U01.11.051 Vasculitides

Learning Objectives

Systematically classify Vasculitides by vessel size and immunologic markers. Differentiate between ANCA-associated and immune-complex mediated small-vessel disease, and identify the critical multisystem triads required for USMLE-style diagnosis.


1. Large-Vessel Vasculitis

Granulomatous inflammation primarily affects the aorta and its major branches.

Condition Epidemiology Clinical Presentation / Pathophysiology High-Yield Notes
Giant Cell (Temporal) Arteritis Females > 50 years old. Unilateral headache, jaw claudication, and temporal tenderness. Risk of blindness. Associated with PMR; High ESR; Treat with steroids before biopsy.
Takayasu Arteritis Asian females < 40 years old. “Pulseless disease”; weak upper extremity pulses, night sweats, fever. Granulomatous thickening of the aortic arch and great vessels.


2. Medium-Vessel Vasculitis

Involves muscular arteries supplying major organs; it often presents with ischemia, microaneurysms, or thrombosis.

Condition Epidemiology Clinical Presentation / Pathophysiology High-Yield Notes
Buerger Disease Heavy smokers, males < 40. Intermittent claudication, gangrene, Raynaud phenomenon, and autoamputation. Segmental thrombosing vasculitis. Smoking cessation is the only treatment.
Kawasaki Disease Asian children < 4 years old. Conjunctivitis, Rash, Adenopathy, Strawberry tongue, Hand-foot edema, and fever. Risk of coronary artery aneurysms. Treat with IVIG and Aspirin.
Polyarteritis Nodosa (PAN) Middle-aged males; 30% HBV+. Renal/Visceral ischemia, hypertension, abdominal pain, melena. Spares Lungs. “String of pearls” on arteriogram; transmural fibrinoid necrosis.

3. Small-Vessel Vasculitis (ANCA-Associated)

Necrotizing vasculitis typically divided by their specific ANCA serology (MPO vs. PR3).

Category Condition Clinical Presentation High-Yield Notes
p-ANCA (MPO) Microscopic Polyangiitis Lung, kidney, and skin involvement. Palpable purpura. Pauci-immune glomerulonephritis; No granulomas.
p-ANCA (MPO) Eosinophilic Granulomatosis (Churg-Strauss) Asthma, peripheral neuropathy (wrist/foot drop), and eosinophilia.
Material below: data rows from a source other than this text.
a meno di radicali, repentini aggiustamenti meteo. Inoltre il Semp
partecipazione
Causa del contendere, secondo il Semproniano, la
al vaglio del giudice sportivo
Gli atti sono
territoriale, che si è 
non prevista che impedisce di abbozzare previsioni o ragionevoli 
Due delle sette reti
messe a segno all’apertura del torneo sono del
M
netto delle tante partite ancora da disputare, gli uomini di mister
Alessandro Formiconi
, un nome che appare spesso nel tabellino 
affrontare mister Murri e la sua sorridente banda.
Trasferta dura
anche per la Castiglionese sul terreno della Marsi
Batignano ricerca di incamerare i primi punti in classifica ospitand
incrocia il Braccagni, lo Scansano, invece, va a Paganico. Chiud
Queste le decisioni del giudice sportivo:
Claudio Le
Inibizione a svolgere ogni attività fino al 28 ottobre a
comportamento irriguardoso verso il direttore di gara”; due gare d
Granulomatous necrotizing vasculitis; Elevated IgE.
c-ANCA (PR3) Granulomatosis with Polyangiitis (Wegener) Nasal septum perforation, hemoptysis, hematuria (triad: Upper/Lower Resp + Renal). Focal necrotizing granulomas; Treat with Cyclophosphamide/Rituximab.

4. Small-Vessel Vasculitis (Immune Complex Mediated)
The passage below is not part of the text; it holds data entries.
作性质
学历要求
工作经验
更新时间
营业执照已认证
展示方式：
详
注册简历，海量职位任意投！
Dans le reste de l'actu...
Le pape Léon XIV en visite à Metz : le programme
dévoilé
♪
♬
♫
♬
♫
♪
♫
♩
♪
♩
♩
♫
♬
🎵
Vessel damage caused by the deposition of circulating immune complexes (Type III Hypersensitivity).

Condition Etiology Clinical Findings High-Yield Notes
IgA Vasculitis (HSP) Often follows URI; Most common in children. Triad: Arthralgia, Abdominal pain, Palpable purpura on the buttocks/legs. Secondary to IgA deposition; Associated with IgA nephropathy.
Mixed Cryoglobulinemia Often, HCV viral infection. Palpable purpura, weakness, arthralgias. Cryoglobulins (IgG/IgM) precipitate in the cold.
Cutaneous Small-Vessel Drug reaction (e.g., Penicillin, Sulfa). Palpable purpura 7–10 days after drug use. Leukocytoclastic vasculitis; no visceral involvement.

5. All-Vessel Vasculitis

Conditions that can involve arteries and veins of various sizes across multiple systems.

Condition Epidemiology Clinical Presentation High-Yield Notes
Behçet Syndrome Turkish / Eastern Mediterranean descent. Recurrent oral and genital ulcers, uveitis, erythema nodosum. Associated with HLA-B51; Triggered by HSV or Parvovirus.

Activity: Vasculitis Size & Serology Quick-Fire Quiz

High-Yield Mnemonics:

  • Kawasaki (CRASH): Conjunctivitis, Rash, Adenopathy, Strawberry tongue, Hand/foot changes.
  • Wegener’s (C-Shape): Affects the nose, lungs, and kidneys in a “C” pattern and uses c-ANCA.
  • Churg-Strauss: Think of a panting asthmatic (p-ANCA).